• [WHAT TO DO]
Would you restate the entries below word for word, starting at the first line and ending with the one that has "Accreditation Reports"?
+-------+
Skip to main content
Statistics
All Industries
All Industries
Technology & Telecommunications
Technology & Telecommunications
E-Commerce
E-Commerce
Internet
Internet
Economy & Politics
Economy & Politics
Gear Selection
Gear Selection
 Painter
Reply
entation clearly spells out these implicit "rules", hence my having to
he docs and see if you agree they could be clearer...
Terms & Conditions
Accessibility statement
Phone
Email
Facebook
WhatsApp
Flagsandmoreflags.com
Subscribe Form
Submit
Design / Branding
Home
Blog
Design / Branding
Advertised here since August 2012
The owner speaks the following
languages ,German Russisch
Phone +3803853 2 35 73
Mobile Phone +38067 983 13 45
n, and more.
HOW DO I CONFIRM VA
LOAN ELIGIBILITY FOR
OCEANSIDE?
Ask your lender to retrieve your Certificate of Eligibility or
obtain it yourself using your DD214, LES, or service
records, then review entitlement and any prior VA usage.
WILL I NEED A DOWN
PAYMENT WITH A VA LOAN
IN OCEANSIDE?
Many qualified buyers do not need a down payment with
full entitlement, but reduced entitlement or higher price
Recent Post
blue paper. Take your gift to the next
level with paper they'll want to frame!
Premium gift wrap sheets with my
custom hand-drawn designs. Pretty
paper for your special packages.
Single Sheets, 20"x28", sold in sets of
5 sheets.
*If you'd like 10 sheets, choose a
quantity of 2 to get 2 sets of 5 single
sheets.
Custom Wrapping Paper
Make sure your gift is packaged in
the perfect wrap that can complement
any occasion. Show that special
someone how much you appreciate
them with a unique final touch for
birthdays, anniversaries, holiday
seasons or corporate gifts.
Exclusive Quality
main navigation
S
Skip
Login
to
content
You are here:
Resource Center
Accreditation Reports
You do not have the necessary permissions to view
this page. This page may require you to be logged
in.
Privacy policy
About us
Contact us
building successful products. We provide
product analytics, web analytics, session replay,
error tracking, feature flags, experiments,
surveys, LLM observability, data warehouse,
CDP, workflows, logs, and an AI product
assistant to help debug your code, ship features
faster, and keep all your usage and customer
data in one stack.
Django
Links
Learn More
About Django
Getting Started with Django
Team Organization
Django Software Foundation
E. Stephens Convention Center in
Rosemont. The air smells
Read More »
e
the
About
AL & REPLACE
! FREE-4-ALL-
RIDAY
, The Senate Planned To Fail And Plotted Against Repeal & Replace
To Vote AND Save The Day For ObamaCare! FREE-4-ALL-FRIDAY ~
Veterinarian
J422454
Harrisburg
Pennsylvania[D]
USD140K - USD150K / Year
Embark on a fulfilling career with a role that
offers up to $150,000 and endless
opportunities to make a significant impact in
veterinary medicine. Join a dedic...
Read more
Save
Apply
+-------+
• [OUTPUT]
Skip to main content
Statistics
All Industries
All Industries
Technology & Telecommunications
Technology & Telecommunications
E-Commerce
E-Commerce
Internet
Internet
Economy & Politics
Economy & Politics
Gear Selection
Gear Selection
 Painter
Reply
entation clearly spells out these implicit "rules", hence my having to
he docs and see if you agree they could be clearer...
Terms & Conditions
Accessibility statement
Phone
Email
Facebook
WhatsApp
Flagsandmoreflags.com
Subscribe Form
Submit
Design / Branding
Home
Blog
Design / Branding
Advertised here since August 2012
The owner speaks the following
languages ,German Russisch
Phone +3803853 2 35 73
Mobile Phone +38067 983 13 45
n, and more.
HOW DO I CONFIRM VA
LOAN ELIGIBILITY FOR
OCEANSIDE?
Ask your lender to retrieve your Certificate of Eligibility or
obtain it yourself using your DD214, LES, or service
records, then review entitlement and any prior VA usage.
WILL I NEED A DOWN
PAYMENT WITH A VA LOAN
IN OCEANSIDE?
Many qualified buyers do not need a down payment with
full entitlement, but reduced entitlement or higher price
Recent Post
blue paper. Take your gift to the next
level with paper they'll want to frame!
Premium gift wrap sheets with my
custom hand-drawn designs. Pretty
paper for your special packages.
Single Sheets, 20"x28", sold in sets of
5 sheets.
*If you'd like 10 sheets, choose a
quantity of 2 to get 2 sets of 5 single
sheets.
Custom Wrapping Paper
Make sure your gift is packaged in
the perfect wrap that can complement
any occasion. Show that special
someone how much you appreciate
them with a unique final touch for
birthdays, anniversaries, holiday
seasons or corporate gifts.
Exclusive Quality
main navigation
S
Skip
Login
to
content
You are here:
Resource Center
Accreditation Reports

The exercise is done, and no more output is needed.